Cumhuriyet, halkın egemenliği, kendi elinde tuttuğu, devlet biçimidir. Cumhuriyet yönetiminde, devlet, vatandaşların temsilcileri vasıtasıyla yönetilir. Cumhuriyet, günümüzde demokrasi ile aynı anlamda da kullanılır. Genellikle, saltanat, ya da hanedan yönetimi içermeyen, toplumun, bir krala ve gruba, tabi olmadığı yönetimlere verilen addır.
Cumhuriyet fazilettir, başka bir deyişle de üstünlüktür. Cumhuriyet medeni, çağdaş ve uygar olmak ideasında olan bir toplumların, vazgeçilmez ihtiyacıdır. Cumhuriyet; Monarşi’nin, krallığın, her türlü yönetimin, üstünde olan, bir yönetim biçimidir.

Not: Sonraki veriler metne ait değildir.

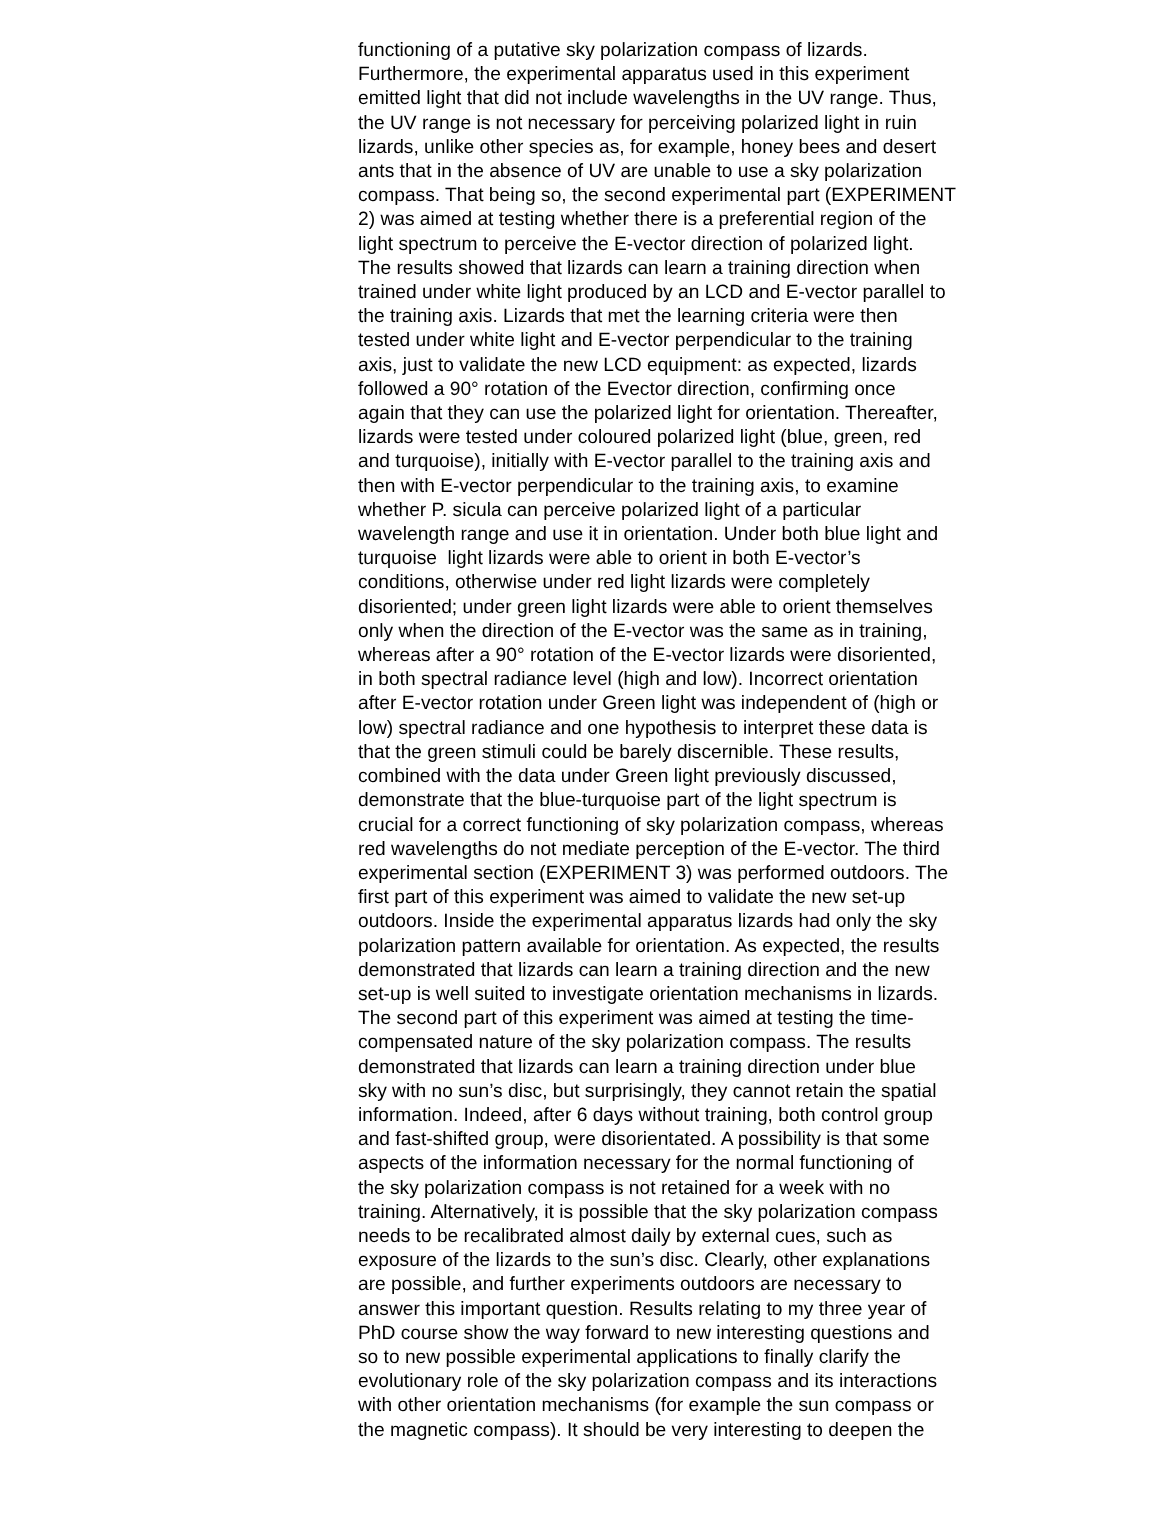functioning of a putative sky polarization compass of lizards.
Furthermore, the experimental apparatus used in this experiment
emitted light that did not include wavelengths in the UV range. Thus,
the UV range is not necessary for perceiving polarized light in ruin
lizards, unlike other species as, for example, honey bees and desert
ants that in the absence of UV are unable to use a sky polarization
compass. That being so, the second experimental part (EXPERIMENT
2) was aimed at testing whether there is a preferential region of the
light spectrum to perceive the E-vector direction of polarized light.
The results showed that lizards can learn a training direction when
trained under white light produced by an LCD and E-vector parallel to
the training axis. Lizards that met the learning criteria were then
tested under white light and E-vector perpendicular to the training
axis, just to validate the new LCD equipment: as expected, lizards
followed a 90° rotation of the Evector direction, confirming once
again that they can use the polarized light for orientation. Thereafter,
lizards were tested under coloured polarized light (blue, green, red
and turquoise), initially with E-vector parallel to the training axis and
then with E-vector perpendicular to the training axis, to examine
whether P. sicula can perceive polarized light of a particular
wavelength range and use it in orientation. Under both blue light and
turquoise light lizards were able to orient in both E-vector’s
conditions, otherwise under red light lizards were completely
disoriented; under green light lizards were able to orient themselves
only when the direction of the E-vector was the same as in training,
whereas after a 90° rotation of the E-vector lizards were disoriented,
in both spectral radiance level (high and low). Incorrect orientation
after E-vector rotation under Green light was independent of (high or
low) spectral radiance and one hypothesis to interpret these data is
that the green stimuli could be barely discernible. These results,
combined with the data under Green light previously discussed,
demonstrate that the blue-turquoise part of the light spectrum is
crucial for a correct functioning of sky polarization compass, whereas
red wavelengths do not mediate perception of the E-vector. The third
experimental section (EXPERIMENT 3) was performed outdoors. The
first part of this experiment was aimed to validate the new set-up
outdoors. Inside the experimental apparatus lizards had only the sky
polarization pattern available for orientation. As expected, the results
demonstrated that lizards can learn a training direction and the new
set-up is well suited to investigate orientation mechanisms in lizards.
The second part of this experiment was aimed at testing the time-
compensated nature of the sky polarization compass. The results
demonstrated that lizards can learn a training direction under blue
sky with no sun’s disc, but surprisingly, they cannot retain the spatial
information. Indeed, after 6 days without training, both control group
and fast-shifted group, were disorientated. A possibility is that some
aspects of the information necessary for the normal functioning of
the sky polarization compass is not retained for a week with no
training. Alternatively, it is possible that the sky polarization compass
needs to be recalibrated almost daily by external cues, such as
exposure of the lizards to the sun’s disc. Clearly, other explanations
are possible, and further experiments outdoors are necessary to
answer this important question. Results relating to my three year of
PhD course show the way forward to new interesting questions and
so to new possible experimental applications to finally clarify the
evolutionary role of the sky polarization compass and its interactions
with other orientation mechanisms (for example the sun compass or
the magnetic compass). It should be very interesting to deepen the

Cumhuriyetin, özünde; halka, halk için dürüstlük, liyakat, adalet, insanca davranış, hukukun üstünlüğüne, halkın huzur ve güvenine, ülkemizin birlik ve bütününe sahip çıkmanın koruyuculuğu ve kolaycılığı vardır.
Ülkemizin, kurucusu, Büyük Önder ATATÜRK, Cumhuriyet hayranı bir liderdi. Nitekim ATATÜRK, “Bütün dünya, bilsin ki, benim için bir yandaşlık vardır: Cumhuriyet yandaşlığı, düşünsel ve toplumsal devrim yandaşlığı. Bu noktada, yeni Türkiye topluluğunda, bir bireyi, bunun dışında düşünmek istemiyorum.” demiştir.
ATATÜRK, bu Cumhuriyet yandaşlığını, sözde bırakmayarak, 29 Ekim 1923 günü, milletvekilleri ile görüştükten sonra, taraf olduğu Cumhuriyet taslağı ile ilgili bir önerge, Türkiye Büyük Millet Meclisi'ne verildi. Meclis, önergeyi kabul etti. Böylece ülkemizde, cumhuriyet yönetimi kuruldu.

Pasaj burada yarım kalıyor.